Okurumun adını bende saklı tutarak ve kimi bölümlerini kısaltarak aktarıyorum:
"Ben bir şirkette çalışıyorum. Cuma günü kardeşimle öğlen tatilinde yemeğe çıktık.Biz çoğu zaman Ümraniye’ye gideriz.Yine öyle yaptık.
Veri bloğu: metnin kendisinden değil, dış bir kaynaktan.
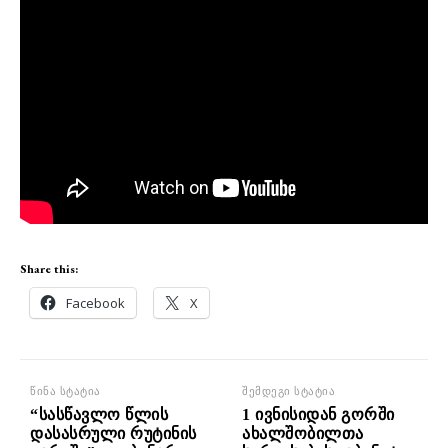
Share this:
Facebook
X
წინა სტატია
შემდეგი სტატია
“სასწავლო წლის
1 ივნისიდან გორში
დასასრული რუტინის
ახალშობილთა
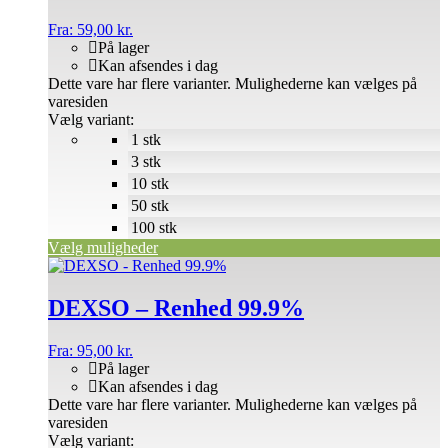
Fra:
59,00
kr.
På lager
Kan afsendes i dag
Dette vare har flere varianter. Mulighederne kan vælges på
varesiden
Vælg variant:
1 stk
3 stk
10 stk
50 stk
100 stk
Vælg muligheder
DEXSO – Renhed 99.9%
Fra:
95,00
kr.
På lager
Kan afsendes i dag
Dette vare har flere varianter. Mulighederne kan vælges på
varesiden
Vælg variant:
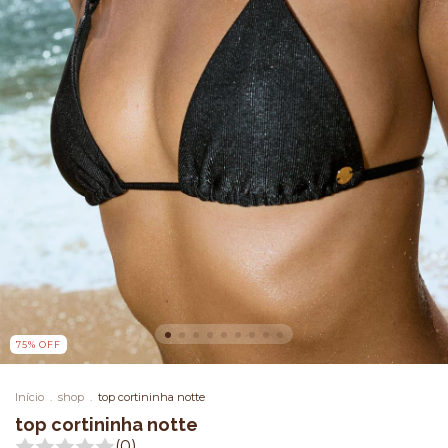
75
%
OFF
Início
.
shop
.
top cortininha notte
top cortininha notte
(0)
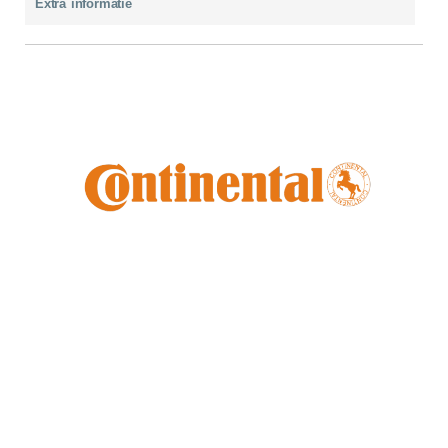
Extra informatie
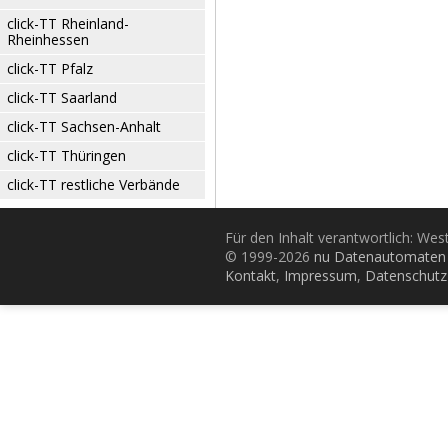
click-TT Rheinland-
Rheinhessen
click-TT Pfalz
click-TT Saarland
click-TT Sachsen-Anhalt
click-TT Thüringen
click-TT restliche Verbände
Für den Inhalt verantwortlich: Wes
© 1999-2026
nu Datenautomaten 
Kontakt
,
Impressum
,
Datenschutz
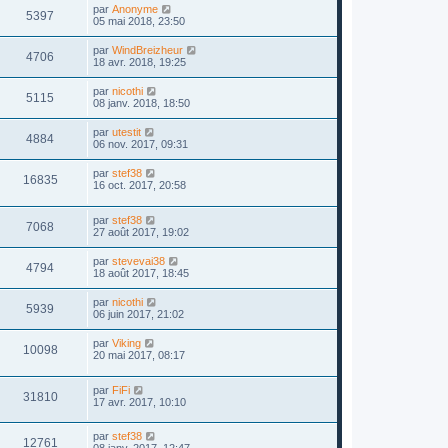
par
Anonyme
5397
05 mai 2018, 23:50
par
WindBreizheur
4706
18 avr. 2018, 19:25
par
nicothi
5115
08 janv. 2018, 18:50
par
utestit
4884
06 nov. 2017, 09:31
par
stef38
16835
16 oct. 2017, 20:58
par
stef38
7068
27 août 2017, 19:02
par
stevevai38
4794
18 août 2017, 18:45
par
nicothi
5939
06 juin 2017, 21:02
par
Viking
10098
20 mai 2017, 08:17
par
FiFi
31810
17 avr. 2017, 10:10
par
stef38
12761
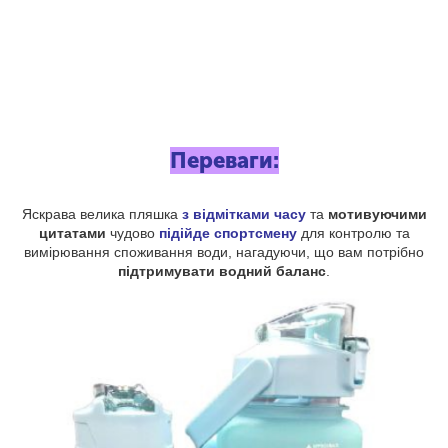
Переваги:
Яскрава велика пляшка
з відмітками часу
та
мотивуючими
цитатами
чудово
підійде спортсмену
для контролю та
вимірювання споживання води, нагадуючи, що вам потрібно
підтримувати водний баланс
.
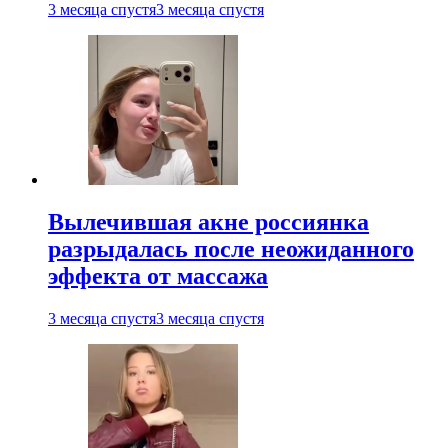
3 месяца спустя
3 месяца спустя
Вылечившая акне россиянка
разрыдалась после неожиданного
эффекта от массажа
3 месяца спустя
3 месяца спустя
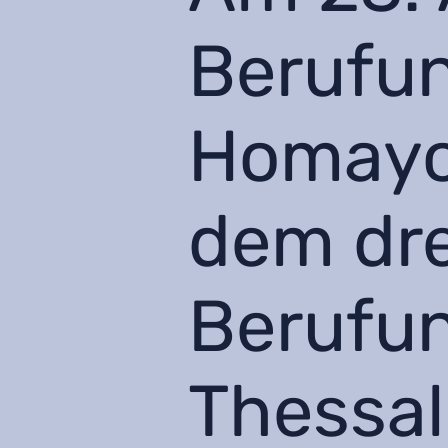
Berufu
Homayo
dem dre
Berufun
Thessal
Ümraniye’de ’cuma’ olması sebebiyle yine birçok işyeri kapalıydı.
Ender açık yerlerden (.....) mağazasına girdik.Mağazanın sahibi, kapalı bir bayanla münakaşa ediyordu.
İlk bakışta bunu anlayamadık.
Sonra (.....)nın sahibinin yüksek sesi dikkatimizi çekti.
Kapalı kadın, bugünün cuma olduğunu söylüyor, ısrarla mağazanın kapatılmasını istiyordu.
(......) sahibi ’Burasının İran olmadığını’ tekrarlıyordu.
Kapalı kadın sinirlenip gitti.
Ama (.....)nın sahibi bir önceki sefer o kadının erkekler ile geldiğini ve mağazayı yıkacaklarını söyleyip gittiklerini bize anlattı.
Çok korkmuştu..."
*
Okurumun notu böyle.
Başta İstanbul’un kimi semtleri olmak üzere birçok tutucu kentte cuma günleri işyerlerinin, çarşıların, mağazaların tarikatların baskısıyla kapatıldığını biliyoruz.
Kimi esnaf isteyerek...
Kimisi tehdit ile...
İşte tam bu sırada, yani dün eski TBMM Başkanı, AKP’nin en öndeki üç isminden birisi Bülent Arınç, Meclis’in "cuma günleri" tatil olmasını istedi, biliyorsunuz.
*
Devletin tepesindeki koltuklar el değiştirip de karşı devrim Türkiye’yi ele geçirdikten sonra işte böyle oldu.
Taban dalgası yükseldi...
Sertleşti...
Artık dinciler daha cesur, daha iddialı, daha sabırsız, daha yırtıcı, daha hırçınlar.
Bu yüzdendir; Bülent Arınç’ın "cuma tatili" istemesiyle, tutucu semtlerde yobazların açık işyerlerini, korku salarak ve tehditle kapatmaları birbirine denk geliyor.